いくら好意がバレていていいように使ってもらえるとはいえ、まさかここまで側で支えられるようになるとは思わなかった。
これからは棗の寝た後のシーツを洗い、棗の使うヘアワックスを買い、棗の寝不足の顔を横で眺められるようになるのかと思うと、嬉しいような、恐れ多いような気持ちになる。
棗と同じ柔軟剤の香りがする自分のシャツをたたみながら、僕はここ数日のことを思いだしていた。
通いから住み込みへと昇格し、僕は最高の気分だった。しかし、寂しさを感じることもあった。それは、相変わらず棗の動画制作は手伝わせてもらえないことだ。
棗との同居をはじめて、ナツメグぱんだからはさらに遠のいてしまった。棗の昼食は僕の手作り弁当になり、チームメンバーたちの食事は用意しなくていいようになったのだ。掃除もスタジオとして運営する以上、僕の手伝いは必要ないと言われ、越してきてからはあの部屋には入っていなかった。

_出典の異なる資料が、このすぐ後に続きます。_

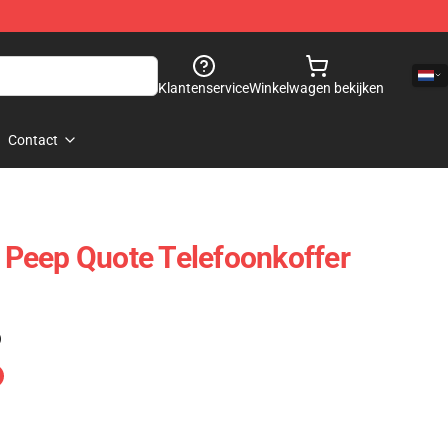
Klantenservice
Winkelwagen bekijken
Contact
l Peep Quote Telefoonkoffer
)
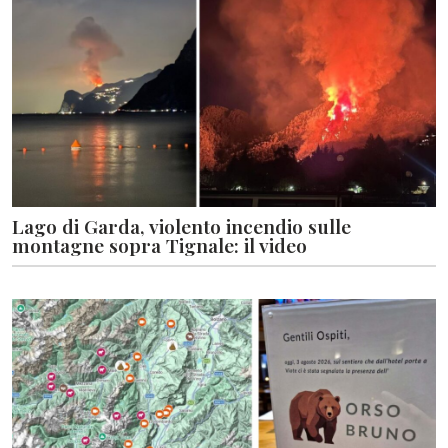
Lago di Garda, violento incendio sulle
montagne sopra Tignale: il video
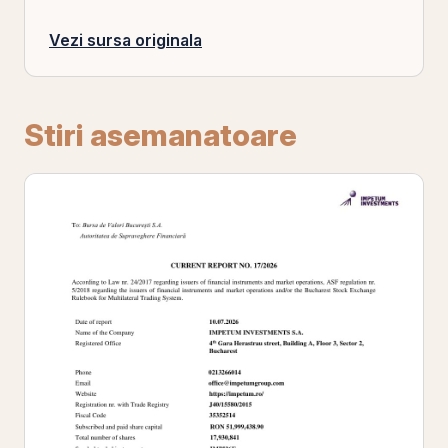
Vezi sursa originala
Stiri asemanatoare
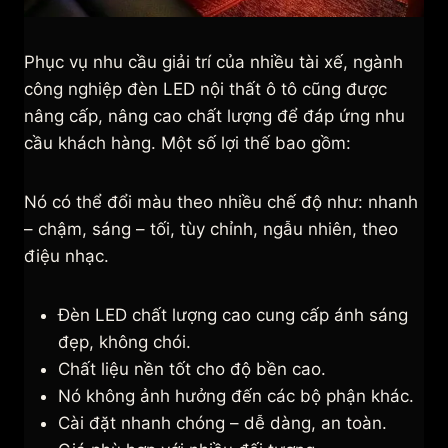
Phục vụ nhu cầu giải trí của nhiều tài xế, ngành
công nghiệp đèn LED nội thất ô tô cũng được
nâng cấp, nâng cao chất lượng để đáp ứng nhu
cầu khách hàng. Một số lợi thế bao gồm:
Nó có thể đổi màu theo nhiều chế độ như: nhanh
– chậm, sáng – tối, tùy chỉnh, ngẫu nhiên, theo
điệu nhạc.
Đèn LED chất lượng cao cung cấp ánh sáng
đẹp, không chói.
Chất liệu nền tốt cho độ bền cao.
Nó không ảnh hưởng đến các bộ phận khác.
Cài đặt nhanh chóng – dễ dàng, an toàn.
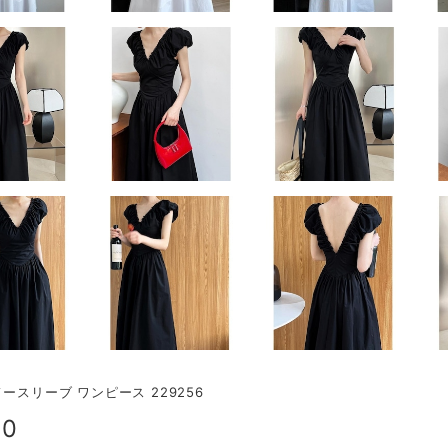
ノースリーブ ワンピース 229256
00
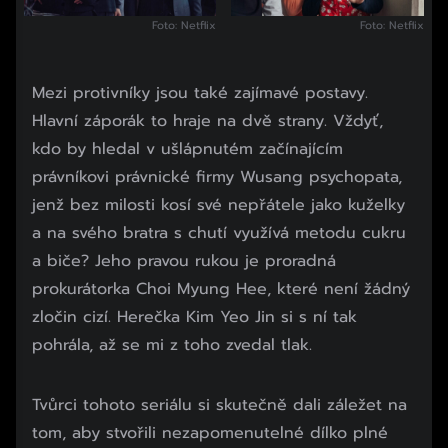
Foto: Netflix
Foto: Netflix
Mezi protivníky jsou také zajímavé postavy.
Hlavní záporák to hraje na dvě strany. Vždyť,
kdo by hledal v ušlápnutém začínajícím
právníkovi právnické firmy Wusang psychopata,
jenž bez milosti kosí své nepřátele jako kuželky
a na svého bratra s chutí využívá metodu cukru
a biče? Jeho pravou rukou je proradná
prokurátorka Choi Myung Hee, které není žádný
zločin cizí. Herečka Kim Yeo Jin si s ní tak
pohrála, až se mi z toho zvedal tlak.
Začátek reklamy
Tvůrci tohoto seriálu si skutečně dali záležet na
Konec reklamy
tom, aby stvořili nezapomenutelné dílko plné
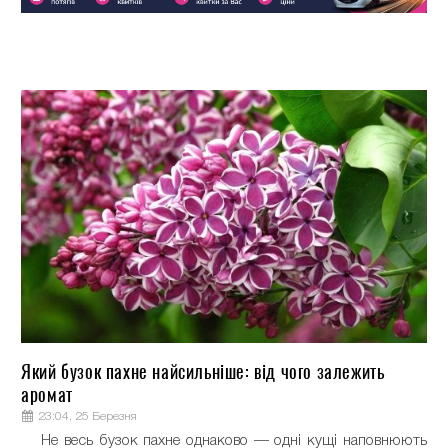
Який бузок пахне найсильніше: від чого залежить
аромат
23:04, 25 Березня
Не весь бузок пахне однаково — одні кущі наповнюють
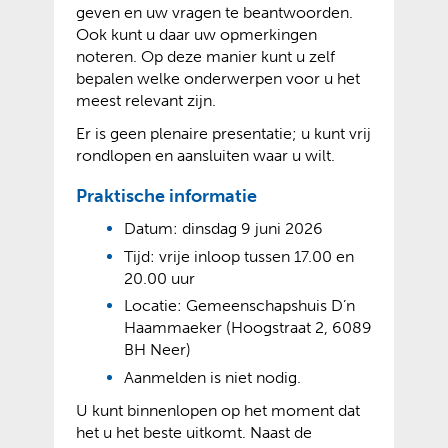
geven en uw vragen te beantwoorden.
Ook kunt u daar uw opmerkingen
noteren. Op deze manier kunt u zelf
bepalen welke onderwerpen voor u het
meest relevant zijn.
Er is geen plenaire presentatie; u kunt vrij
rondlopen en aansluiten waar u wilt.
Praktische informatie
Datum: dinsdag 9 juni 2026
Tijd: vrije inloop tussen 17.00 en
20.00 uur
Locatie: Gemeenschapshuis D’n
Haammaeker (Hoogstraat 2, 6089
BH Neer)
Aanmelden is niet nodig.
U kunt binnenlopen op het moment dat
het u het beste uitkomt. Naast de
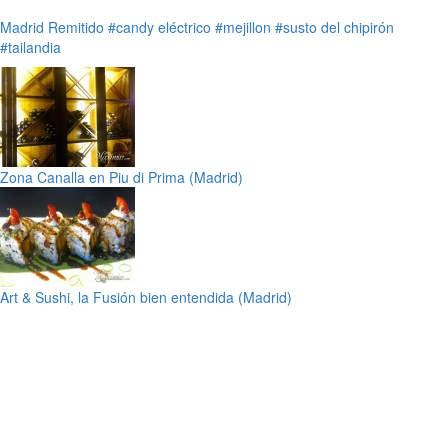
Madrid
Remitido
#candy eléctrico
#mejillon
#susto del chipirón
#tailandia
Zona Canalla en Piu di Prima (Madrid)
Art & Sushi, la Fusión bien entendida (Madrid)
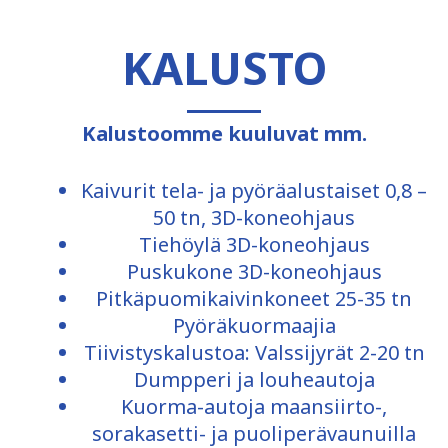
KALUSTO
Kalustoomme kuuluvat mm.
Kaivurit tela- ja pyöräalustaiset 0,8 –
50 tn, 3D-koneohjaus
Tiehöylä 3D-koneohjaus
Puskukone 3D-koneohjaus
Pitkäpuomikaivinkoneet 25-35 tn
Pyöräkuormaajia
Tiivistyskalustoa: Valssijyrät 2-20 tn
Dumpperi ja louheautoja
Kuorma-autoja maansiirto-,
sorakasetti- ja puoliperävaunuilla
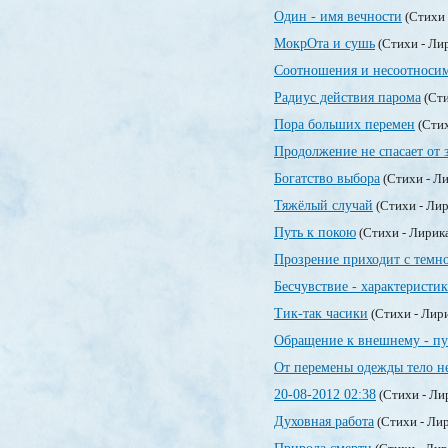
Один - имя вечности
(Стихи 
МокрОта и сушь
(Стихи - Ли
Соотношения и несоотноси
Радиус действия парома
(Сти
Пора больших перемен
(Стих
Продолжение не спасает от 
Богатство выбора
(Стихи - Л
Тяжёлый случай
(Стихи - Ли
Путь к покою
(Стихи - Лирик
Прозрение приходит с темн
Бесчувствие - характеристи
Тик-так часики
(Стихи - Лир
Обращение к внешнему - пу
От перемены одежды тело н
20-08-2012 02:38
(Стихи - Ли
Духовная работа
(Стихи - Ли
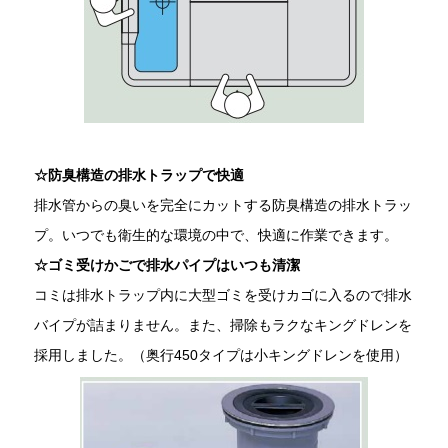
☆防臭構造の排水トラップで快適
排水管からの臭いを完全にカットする防臭構造の排水トラッ
プ。いつでも衛生的な環境の中で、快適に作業できます。
☆ゴミ受けかごで排水パイプはいつも清潔
コミは排水トラップ内に大型ゴミを受けカゴに入るので排水
バイプが詰まりません。また、掃除もラクなキングドレンを
採用しました。（奥行450タイプは小キングドレンを使用）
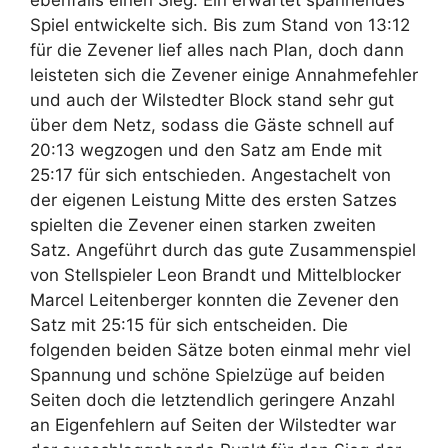
ebenfalls einen Sieg. Ein erwartet spannendes
Spiel entwickelte sich. Bis zum Stand von 13:12
für die Zevener lief alles nach Plan, doch dann
leisteten sich die Zevener einige Annahmefehler
und auch der Wilstedter Block stand sehr gut
über dem Netz, sodass die Gäste schnell auf
20:13 wegzogen und den Satz am Ende mit
25:17 für sich entschieden. Angestachelt von
der eigenen Leistung Mitte des ersten Satzes
spielten die Zevener einen starken zweiten
Satz. Angeführt durch das gute Zusammenspiel
von Stellspieler Leon Brandt und Mittelblocker
Marcel Leitenberger konnten die Zevener den
Satz mit 25:15 für sich entscheiden. Die
folgenden beiden Sätze boten einmal mehr viel
Spannung und schöne Spielzüge auf beiden
Seiten doch die letztendlich geringere Anzahl
an Eigenfehlern auf Seiten der Wilstedter war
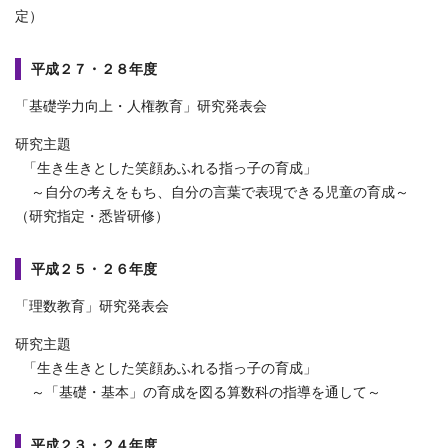
定）
平成２７・２８年度
「基礎学力向上・人権教育」研究発表会
研究主題
「生き生きとした笑顔あふれる指っ子の育成」
～自分の考えをもち、自分の言葉で表現できる児童の育成～
（研究指定・悉皆研修）
平成２５・２６年度
「理数教育」研究発表会
研究主題
「生き生きとした笑顔あふれる指っ子の育成」
～「基礎・基本」の育成を図る算数科の指導を通して～
平成２３・２４年度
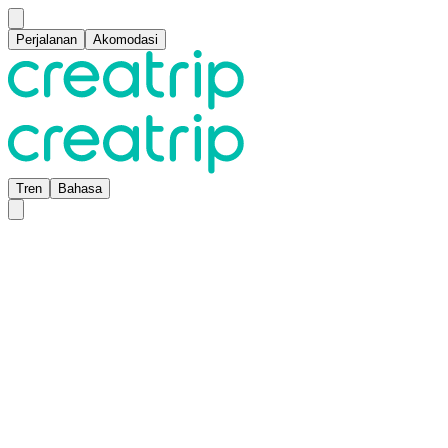
Perjalanan
Akomodasi
Tren
Bahasa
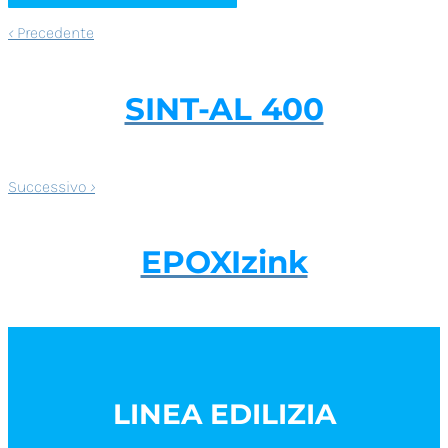
‹
Precedente
SINT-AL 400
Successivo
›
EPOXIzink
LINEA EDILIZIA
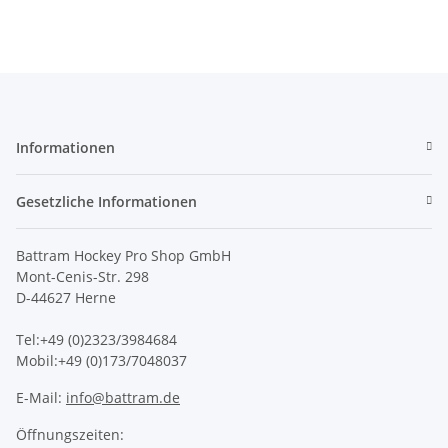
Informationen
Gesetzliche Informationen
Battram Hockey Pro Shop GmbH
Mont-Cenis-Str. 298
D-44627 Herne
Tel:+49 (0)2323/3984684
Mobil:+49 (0)173/7048037
E-Mail:
info@battram.de
Öffnungszeiten:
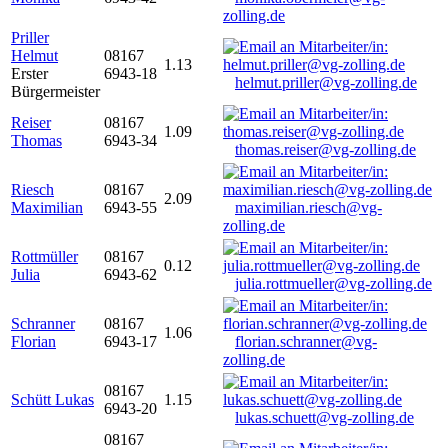
zolling.de
Priller
Helmut
08167
1.13
Erster
6943-18
helmut.priller@vg-zolling.de
Bürgermeister
Reiser
08167
1.09
Thomas
6943-34
thomas.reiser@vg-zolling.de
Riesch
08167
2.09
Maximilian
6943-55
maximilian.riesch@vg-
zolling.de
Rottmüller
08167
0.12
Julia
6943-62
julia.rottmueller@vg-zolling.de
Schranner
08167
1.06
Florian
6943-17
florian.schranner@vg-
zolling.de
08167
Schütt Lukas
1.15
6943-20
lukas.schuett@vg-zolling.de
08167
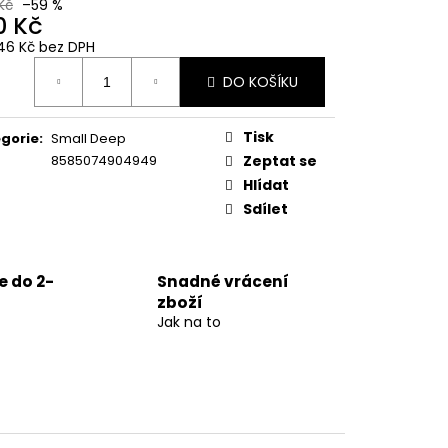
Kč
–59 %
0 Kč
46 Kč bez DPH
ná
DO KOŠÍKU
:
Tisk
gorie
:
Small Deep
8585074904949
Zeptat se
Hlídat
Sdílet
 do 2-
Snadné vrácení
zboží
Jak na to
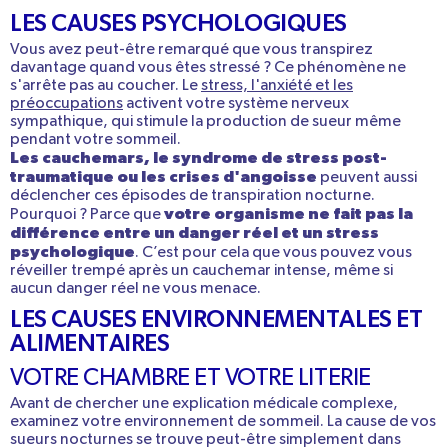
LES CAUSES PSYCHOLOGIQUES
Vous avez peut-être remarqué que vous transpirez
davantage quand vous êtes stressé ? Ce phénomène ne
s'arrête pas au coucher. Le
stress, l'anxiété et les
préoccupations
activent votre système nerveux
sympathique, qui stimule la production de sueur même
pendant votre sommeil.
Les cauchemars, le syndrome de stress post-
traumatique ou les crises d'angoisse
peuvent aussi
déclencher ces épisodes de transpiration nocturne.
votre organisme ne fait pas la
Pourquoi ? Parce que
différence entre un danger réel et un stress
psychologique
. C’est pour cela que vous pouvez vous
réveiller trempé après un cauchemar
intense, même si
aucun danger réel ne vous menace.
LES CAUSES ENVIRONNEMENTALES ET
ALIMENTAIRES
VOTRE CHAMBRE ET VOTRE LITERIE
Avant de chercher une explication médicale complexe,
examinez votre environnement de sommeil
. La cause de vos
sueurs nocturnes se trouve peut-être simplement dans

そして僕は、棗の側で支えられることを喜んでいたが、あの頃と比べると、棗と一緒にいる時間はすっかり減ってしまっていることに気がついた。
家事も炊事も棗の役に立っていると思って懸命にこなしているが、このままで良いのだろうか。棗のために衣食住を整える、僕にとってそれは幸せなことだし、これからだって続けていきたい。僕にとって棗は恋する相手で、憧れのひとで、1番支えたいひとだ。
だけど棗にとって僕は、どういう存在なんだろうか。出会った頃は友人だった、と思う。一緒に動画を作って、笑い話をして、学生時代を過ごしてきた。でも今はどうだろう。棗にとって僕は、家にいて家事と炊事をこなすひと。知り合いの家政婦でも雇っているような気分なのだろうか。
実際に給与こそ受け取っていないが、食費も光熱費もここの家賃だって、すべて棗の負担だ。僕が払おうとすると、いつも棗はそんなものはいらないとつっぱねる。きっと、生活させるかわりに家事をこなしてくれということなんだろう。
そうと分かって僕は急に不安になった。
同居生活ははじまったばかりだが、これは一体いつまで続くんだろうか。棗に恋人ができてこの家に僕が必要なくなれば追い出されてしまうんだろうか。
そうならないために、僕に出来ることはあるのだろうか。
落ち込んだ頭ではいくら考えても、わからなくて、僕は久々に大学時代の友人と連絡をとることにしたのだった。